高校の時、選択地学を取らなかったことを何度も後悔している……
ここから今日は一気に進みます。
カイタイアの近くにあるフリーダムキャンプ場へ!
その前に図書館に寄って、ドライブ用のラジオをダウンロードしたり、キャンプ場への道のりの間にどこかに歩けるところがないか探していると、ふと気がついた。
あれ、たしかメインロードが封鎖中なんだっけ……
慌てて地図で経路を調べると、やっぱり封鎖中。そのせいで迂回をしなければいけないから、キャンプ場まではなんと二時間以上も時間がかかることになっていた。
それはやばい、日が暮れる! 早く行かないと!
慌てて車に戻って二時間のドライブ開始。
迂回ルートは山道で、カーブだらけで、めちゃくちゃしんどかった……
だけどきれいな景色がいっぱいあった。
景色を眺めながら車を走らせていたら現れた、一面のススキ。
カーブに失敗して荷物が錯乱したときに、慌てて止まった待避所の景色。
そんなこんなで2時間のドライブもあっという間でした。
さて、今日のキャンプ場です。
無料のフリーダムキャンプ場に行く予定だったのだけれど、なんと辿り着けず……
環境省(DOC)のホームページを見る限り、回り道をすれば辿り着けそうだったのに無理でした。
すでに辺りは真っ暗、どうしよう!
と慌てて近くのキャンプ場を調べるも、なんだか全て高い……
その中で唯一値段が書いていなかったキャンプ場に滑り込むことにしました。
そうしたら、ここがね、
今まで一番、
一番の一番、理解できない値段だったんです……
一晩34ドル(2400円)だったんだよ!? 信じられない!
しかもシャワーは有料だから、トイレとキッチンを少し借りるだけなのに!!
本当に理解できない……
同じ設備で基本の相場は10ドルだよ……
34ドルだったら、下手したらホテルの個室借りられる値段だよ〜!
こんなところがあるんだ……やっぱり調べるべきだった……
普段だったら値段を聞いて絶対やめるんだけど、この日は私が来たことでわざわざ開けてくれた(ちょうどオフィスを閉めたところで、私に気付いてもう一度開けてくれた)こともあり引き下がれず。

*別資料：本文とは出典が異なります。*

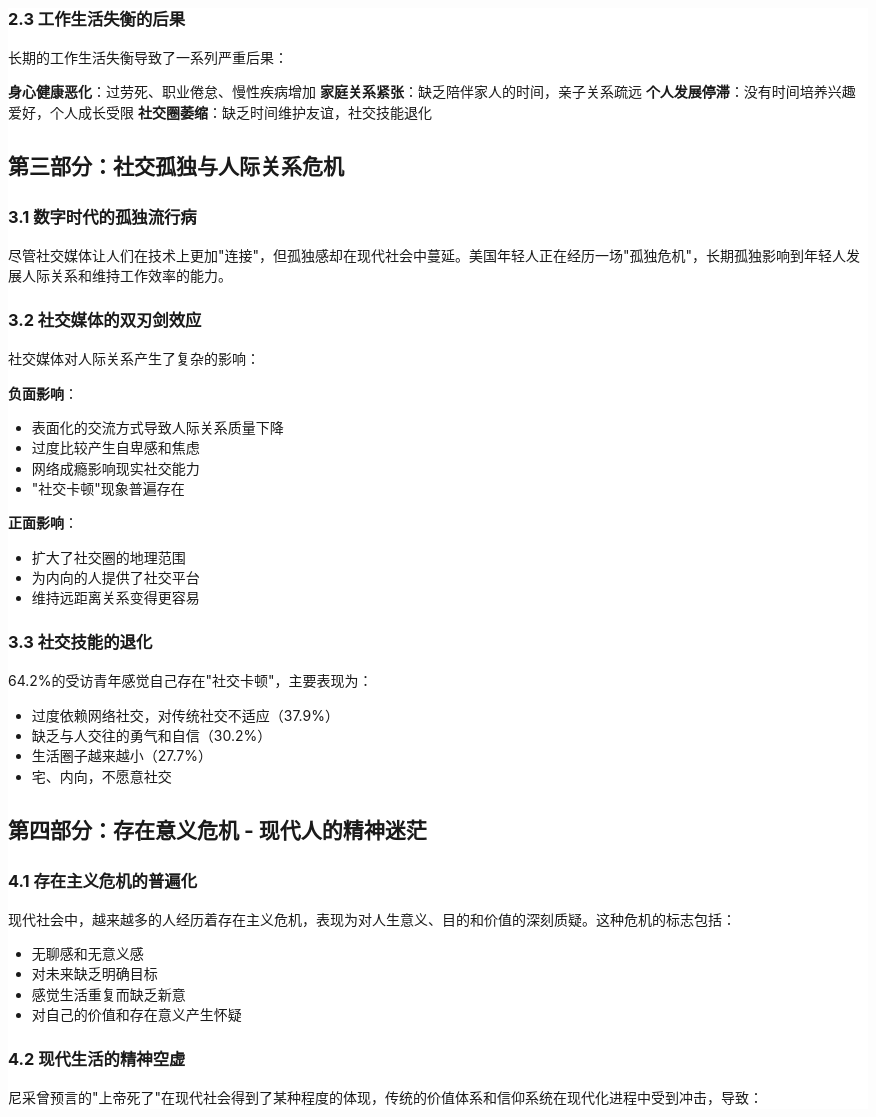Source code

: ### 2.3 工作生活失衡的后果

长期的工作生活失衡导致了一系列严重后果：

**身心健康恶化**：过劳死、职业倦怠、慢性疾病增加
**家庭关系紧张**：缺乏陪伴家人的时间，亲子关系疏远
**个人发展停滞**：没有时间培养兴趣爱好，个人成长受限
**社交圈萎缩**：缺乏时间维护友谊，社交技能退化

## 第三部分：社交孤独与人际关系危机

### 3.1 数字时代的孤独流行病

尽管社交媒体让人们在技术上更加"连接"，但孤独感却在现代社会中蔓延。美国年轻人正在经历一场"孤独危机"，长期孤独影响到年轻人发展人际关系和维持工作效率的能力。

### 3.2 社交媒体的双刃剑效应

社交媒体对人际关系产生了复杂的影响：

**负面影响**：
- 表面化的交流方式导致人际关系质量下降
- 过度比较产生自卑感和焦虑
- 网络成瘾影响现实社交能力
- "社交卡顿"现象普遍存在

**正面影响**：
- 扩大了社交圈的地理范围
- 为内向的人提供了社交平台
- 维持远距离关系变得更容易

### 3.3 社交技能的退化

64.2%的受访青年感觉自己存在"社交卡顿"，主要表现为：
- 过度依赖网络社交，对传统社交不适应（37.9%）
- 缺乏与人交往的勇气和自信（30.2%）
- 生活圈子越来越小（27.7%）
- 宅、内向，不愿意社交

## 第四部分：存在意义危机 - 现代人的精神迷茫

### 4.1 存在主义危机的普遍化

现代社会中，越来越多的人经历着存在主义危机，表现为对人生意义、目的和价值的深刻质疑。这种危机的标志包括：
- 无聊感和无意义感
- 对未来缺乏明确目标
- 感觉生活重复而缺乏新意
- 对自己的价值和存在意义产生怀疑

### 4.2 现代生活的精神空虚

尼采曾预言的"上帝死了"在现代社会得到了某种程度的体现，传统的价值体系和信仰系统在现代化进程中受到冲击，导致：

間違いなく悪いのはちゃんと調べなかった私で、スタッフはとても親切だったから、一晩くらい……と泊まることにした。
適当にそこら辺の道路で寝て200ドルの罰金取られるよりはマシだもんね。
でも、一晩車を駐車するだけで34ドル…………
モヤモヤを抱えまくりながら眠りについた。
フリーWi-Fiがあるのは少し嬉しかったけど、それもすごく弱くてほとんど使い物にならない。